The question next arises of whether or not the admission of such improper evidence in a court-tried case calls for a reversal of the judgment. In State v. Leigh, 580 S.W.2d 586, 545[13] (Mo.App.1979), rev’d on other grounds Leigh v. State, 639 S.W.2d 406 (Mo.App.1982), the court stated:
In a jury-waived case a certain amount of latitude in the admission of evidence is allowed, and even where an error is made in the admission of some evidence, except where the trial court relied on that evidence in arriving at its findings of fact and conclusions of law, such error is ordinarily held to be non-prejudicial. This is so because the rules of exclusion in the law of evidence as applied in a court of law are largely as a result of the jury system and serve the purpose of keeping from the jury all irrelevant and collateral matters which might tend to confuse them or mislead them from a consideration of the real question in issue; when an action is to the court sitting without a jury, the rules of exclusion are less strictly enforced.
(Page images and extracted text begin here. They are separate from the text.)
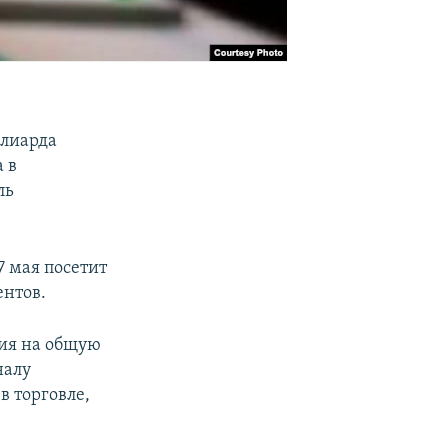
ллиарда
 в
ль
7 мая посетит
ентов.
ния на общую
налу
в торговле,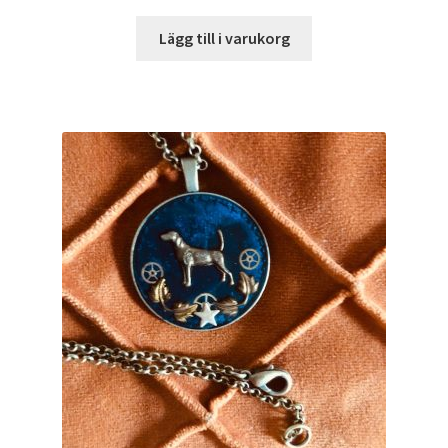
Lägg till i varukorg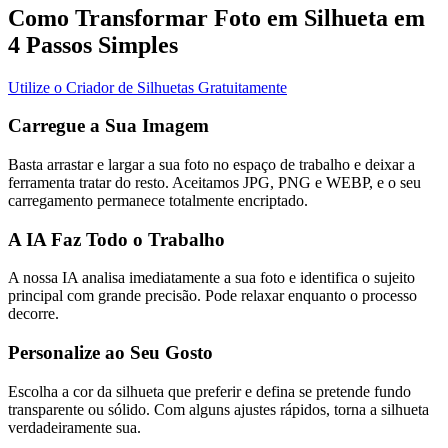
Como Transformar Foto em Silhueta em
4 Passos Simples
Utilize o Criador de Silhuetas Gratuitamente
Carregue a Sua Imagem
Basta arrastar e largar a sua foto no espaço de trabalho e deixar a
ferramenta tratar do resto. Aceitamos JPG, PNG e WEBP, e o seu
carregamento permanece totalmente encriptado.
A IA Faz Todo o Trabalho
A nossa IA analisa imediatamente a sua foto e identifica o sujeito
principal com grande precisão. Pode relaxar enquanto o processo
decorre.
Personalize ao Seu Gosto
Escolha a cor da silhueta que preferir e defina se pretende fundo
transparente ou sólido. Com alguns ajustes rápidos, torna a silhueta
verdadeiramente sua.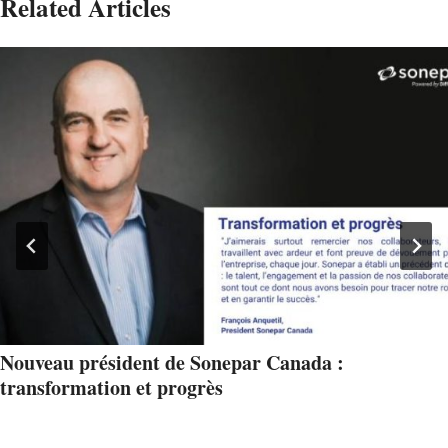
Related Articles
Nouveau président de Sonepar Canada :
transformation et progrès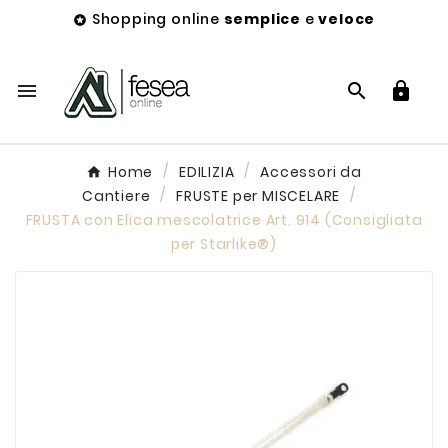
Shopping online
semplice
e
veloce




Home
EDILIZIA
Accessori da
Cantiere
FRUSTE per MISCELARE
FRUSTA con Elica mescolatrice Art. 914 (Consigliata
per Starlike®)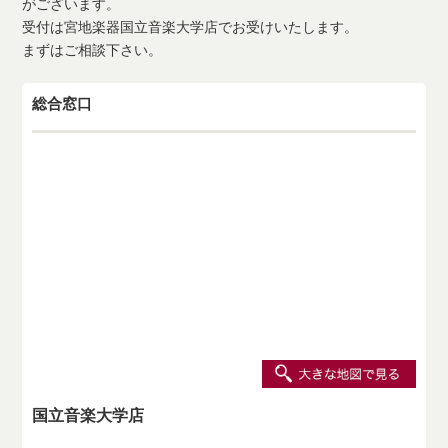
がございます。
受付は宮地楽器国立音楽大学店でお受けいたします。
まずはご相談下さい。
総合窓口
国立音楽大学店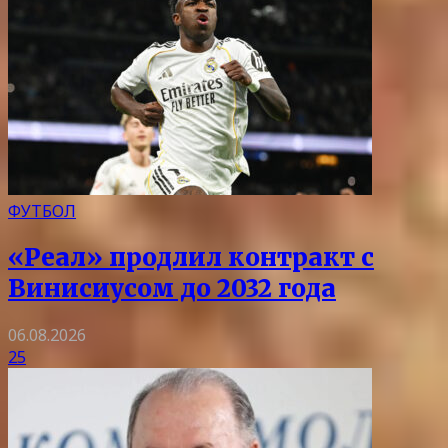
ФУТБОЛ
«Реал» продлил контракт с
Винисиусом до 2032 года
06.08.2026
25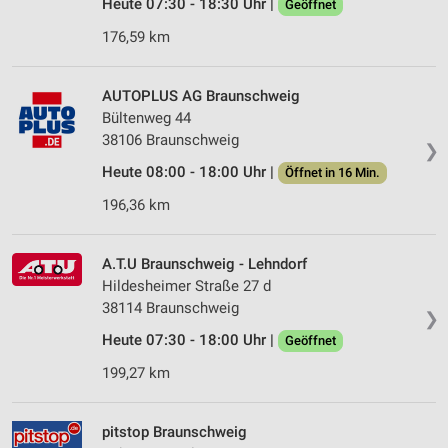
Heute 07:30 - 18:30 Uhr |
Geöffnet
176,59 km
AUTOPLUS AG Braunschweig
Bültenweg 44
38106 Braunschweig
❯
Heute 08:00 - 18:00 Uhr |
Öffnet in 16 Min.
196,36 km
A.T.U Braunschweig - Lehndorf
Hildesheimer Straße 27 d
38114 Braunschweig
❯
Heute 07:30 - 18:00 Uhr |
Geöffnet
199,27 km
pitstop Braunschweig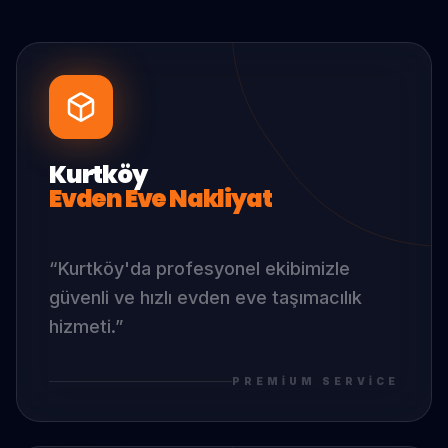
Kurtköy
Evden Eve Nakliyat
“
Kurtköy
'da
profesyonel ekibimizle
güvenli ve hızlı evden eve taşımacılık
hizmeti.
”
PREMIUM SERVICE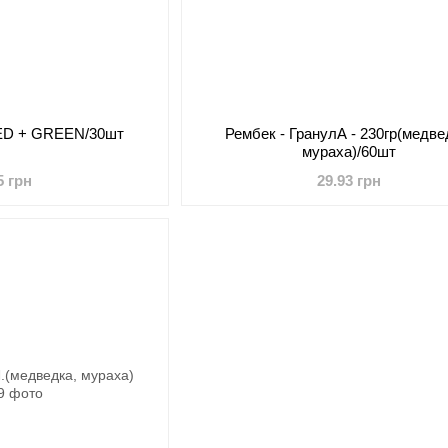
 RED + GREEN/30шт
Рембек - ГранулА - 230гр(медве
мураха)/60шт
5 грн
29.93 грн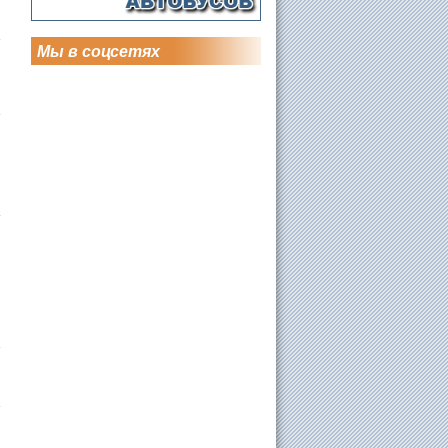
Мы в соцсетях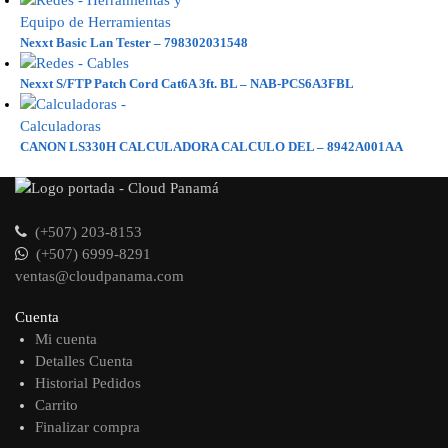
Nexxt Basic Lan Tester – 798302031548
Nexxt S/FTP Patch Cord Cat6A 3ft. BL – NAB-PCS6A3FBL
CANON LS330H CALCULADORA CALCULO DEL – 8942A001AA
(+507) 203-8153
(+507) 6999-8291
ventas@cloudpanama.com
Cuenta
Mi cuenta
Detalles Cuenta
Historial Pedidos
Carrito
Finalizar compra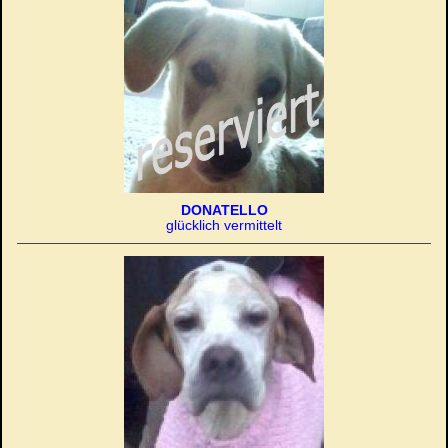
DONATELLO
glücklich vermittelt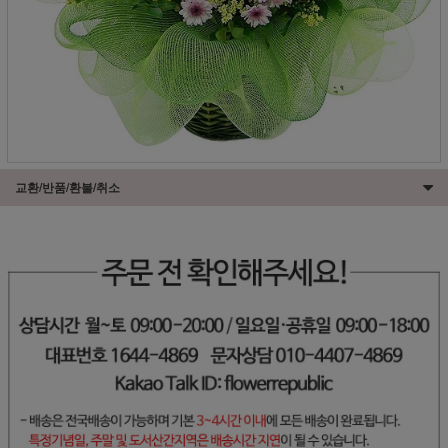
교환/반품/환불/취소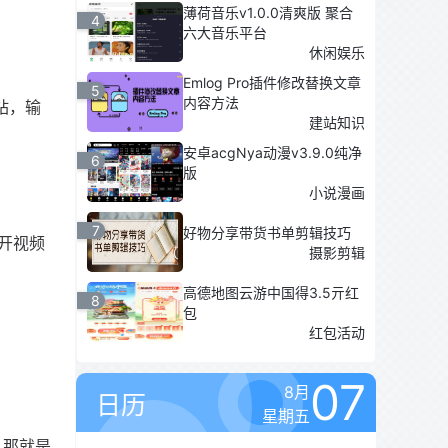
薄荷音乐v1.0.0清爽版 聚合
4
六大音乐平台
休闲娱乐
Emlog Pro插件修改替换文章
5
内容方法
站，输
建站知识
安卓acgNya动漫v3.9.0纯净
6
版
小说漫画
7
好物分享带货书单剪辑技巧
开视频
摄影剪辑
高德地图云游中国得3.5亓红
8
包
红包活动
07
8月
日历
星期五
，那就是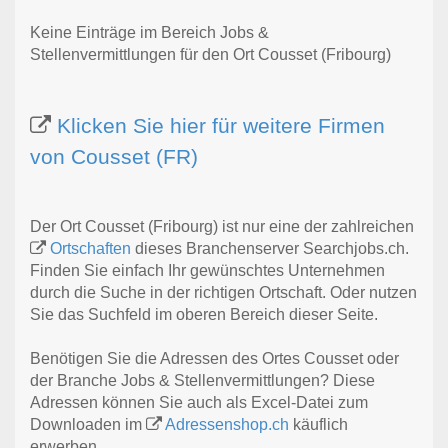
Keine Einträge im Bereich Jobs &
Stellenvermittlungen für den Ort Cousset (Fribourg)
Klicken Sie hier für weitere Firmen
von Cousset (FR)
Der Ort Cousset (Fribourg) ist nur eine der zahlreichen
Ortschaften
dieses Branchenserver Searchjobs.ch.
Finden Sie einfach Ihr gewünschtes Unternehmen
durch die Suche in der richtigen Ortschaft. Oder nutzen
Sie das Suchfeld im oberen Bereich dieser Seite.
Benötigen Sie die Adressen des Ortes Cousset oder
der Branche Jobs & Stellenvermittlungen? Diese
Adressen können Sie auch als Excel-Datei zum
Downloaden im
Adressenshop.ch
käuflich
erwerben.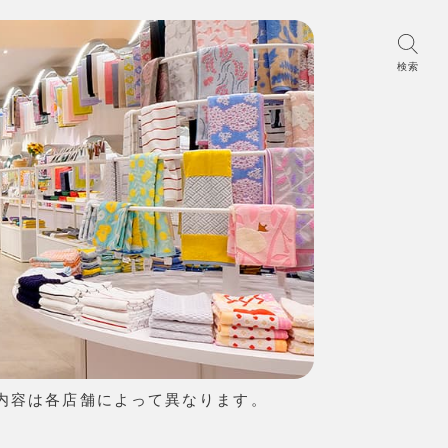
検索
内容は各店舗によって異なります。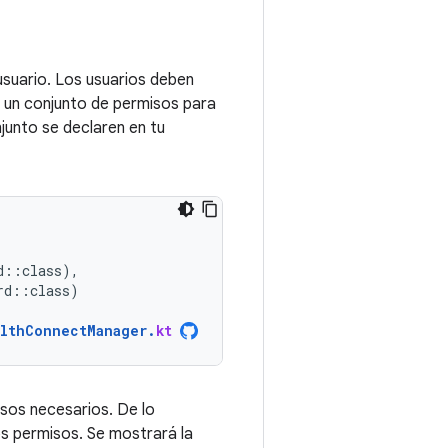
 usuario. Los usuarios deben
 un conjunto de permisos para
junto se declaren en tu
d
::
class
),
rd
::
class
)
lthConnectManager
.
kt
isos necesarios. De lo
os permisos. Se mostrará la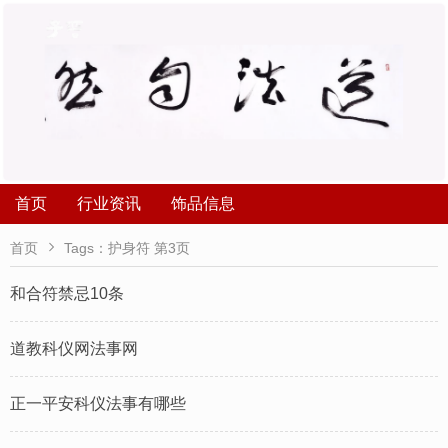
首页
行业资讯
饰品信息

首页
Tags：护身符 第3页
和合符禁忌10条
道教科仪网法事网
正一平安科仪法事有哪些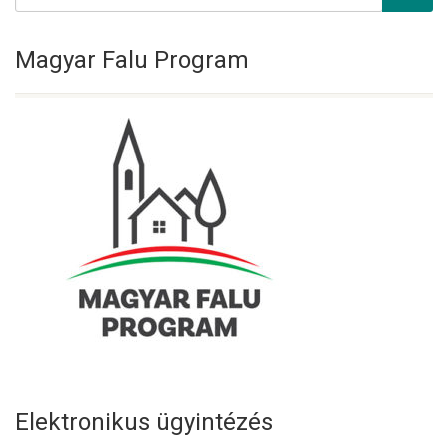
Magyar Falu Program
Elektronikus ügyintézés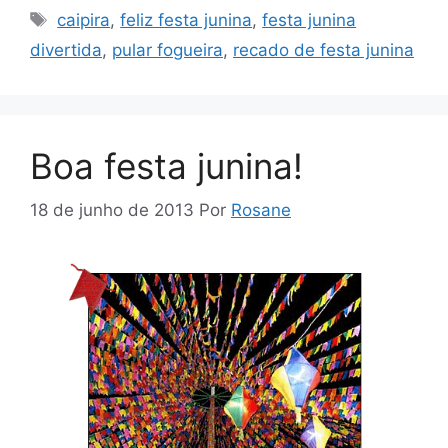
Tags
caipira
,
feliz festa junina
,
festa junina
divertida
,
pular fogueira
,
recado de festa junina
Boa festa junina!
18 de junho de 2013
Por
Rosane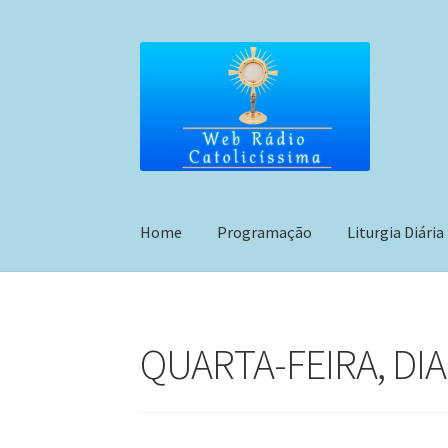
Pular
Pular
para
para
navegação
o
conteúdo
Home
Programação
Liturgia Diária
QUARTA-FEIRA, DIA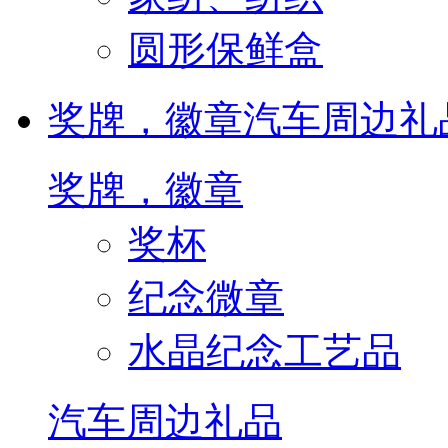
圆形保鲜盒
奖牌，徽章
汽车周边礼
奖牌，徽章
奖杯
纪念微章
水晶纪念工艺品
汽车周边礼品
Here, it is obvious that the court relied on the improper evidence in reaching its decision. For that reason the admission of the improper evidence was prejudicial, and the judgment must be reversed.
The next question is whether or not this cause may be remanded for retrial. In State v. Wood, 596 S.W.2d 394, 398[1, 2] (Mo. banc 1980), this Court held that a retrial is constitutionally permissible if a conviction is reversed solely due to trial error. The State introduced sufficient evidence to make a submissible case but inadmissible evidence influenced the fact finder to reach a finding of guilt. A new trial is permissible because a reversal is necessitated by the trial error in admitting evidence of uncharged crimes.
The judgment is reversed and this cause is remanded for a new trial.
ROBERTSON, C.J., COVINGTON, HOLSTEIN and BENTON, JJ., and FENNER, Special Judge, concur. THOMAS, J., concurs in separate opinion filed. PRICE, J., not sitting because not a member of the Court when case was submitted.. All sectional references are to RSMo 1986, unless otherwise indicated.